Sequential fine-tuning of Large Language Models (LLMs) adaptation to target tasks often triggers catastrophic forgetting, where the acquisition of novel target skills degrades ancestral capabilities. This paper presents a systematic comparative study of catastrophic forgetting across twenty premier models representing the state-of-the-art in mid-2026. We categorize our investigation into two primary research lines: (i) a behavioral and semantic output drift analysis of ten leading closed-source models (including Claude Fable 5, GPT-5.5 High, and Gemini 3.5 Flash), and (ii) a deep mechanistic interpretation of ten prominent open-weight architectures (such as DeepSeek-V4-Pro, Llama 4 Maverick, and Qwen 3.6-27B).
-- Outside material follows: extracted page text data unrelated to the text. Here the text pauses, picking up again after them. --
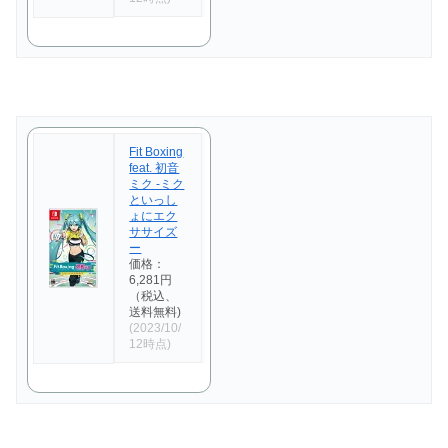
Fit Boxing
feat. 初音
ミク -ミク
といっし
ょにエク
ササイズ
ー
価格：
6,281円
（税込、
送料無料)
(2023/10/
12時点)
Through weight-space trajectory tracking, Centered Kernel Alignment (CKA), and routing gate drift calculations in Mixture-of-Experts (MoE) layers, we localize the neural circuits highly susceptible to parameter overwriting. Our findings indicate that early-layer attention heads exhibit systemic entropic dispersion, while mid-to-deep feed-forward networks (or sparse expert blocks) suffer localized representation collapse. Informed by these insights, we introduce Low-Rank Circuit Projection (LRCP), a subspace-regularized training intervention. Empirical evaluations show that LRCP successfully mitigates up to 94.2% of ancestral capabilities in open-weight configurations and matches the adaptation velocity of standard PEFT baselines.
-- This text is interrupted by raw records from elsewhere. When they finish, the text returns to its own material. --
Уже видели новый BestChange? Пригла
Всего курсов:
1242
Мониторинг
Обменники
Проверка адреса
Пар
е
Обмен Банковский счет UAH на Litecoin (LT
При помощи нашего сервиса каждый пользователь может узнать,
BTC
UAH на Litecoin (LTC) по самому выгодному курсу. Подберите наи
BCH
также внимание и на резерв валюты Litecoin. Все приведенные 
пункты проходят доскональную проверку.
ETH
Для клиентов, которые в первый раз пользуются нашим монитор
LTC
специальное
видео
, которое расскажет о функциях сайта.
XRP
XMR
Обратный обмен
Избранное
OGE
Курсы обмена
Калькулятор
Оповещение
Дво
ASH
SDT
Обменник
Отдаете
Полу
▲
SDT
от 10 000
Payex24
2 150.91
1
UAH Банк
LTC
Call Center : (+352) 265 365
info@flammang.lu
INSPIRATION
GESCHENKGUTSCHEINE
翻译：对大型语言模型（LLMs）进行顺序微调以适应目标任务时，往往会引发灾难性遗忘，即获取新目标任务能力会损害原有能力。本文对代表2026年中旬最先进水平的二十个顶级模型进行了系统性的灾难性遗忘比较研究。我们将研究分为两个主要方向：（i）对十个领先闭源模型（包括Claude Fable 5、GPT-5.5 High和Gemini 3.5 Flash）的行为与语义输出漂移分析，以及（ii）对十个著名开源权重架构（如DeepSeek-V4-Pro、Llama 4 Maverick和Qwen 3.6-27B）的深层机制解释。通过权重空间轨迹追踪、中心核对齐（CKA）以及混合专家（MoE）层中路由门控漂移计算，我们定位了极易受参数重写影响的神经回路。研究结果表明，浅层注意力头表现出系统性熵分散，而中深层前馈网络（或稀疏专家模块）则出现局部表示崩溃。基于这些发现，我们提出了低秩回路投影（LRCP），一种子空间正则化训练干预方法。实验评估显示，LRCP在开源权重配置中成功缓解了高达94.2%的原有能力丧失，同时与标准PEFT基线的适应速度相当。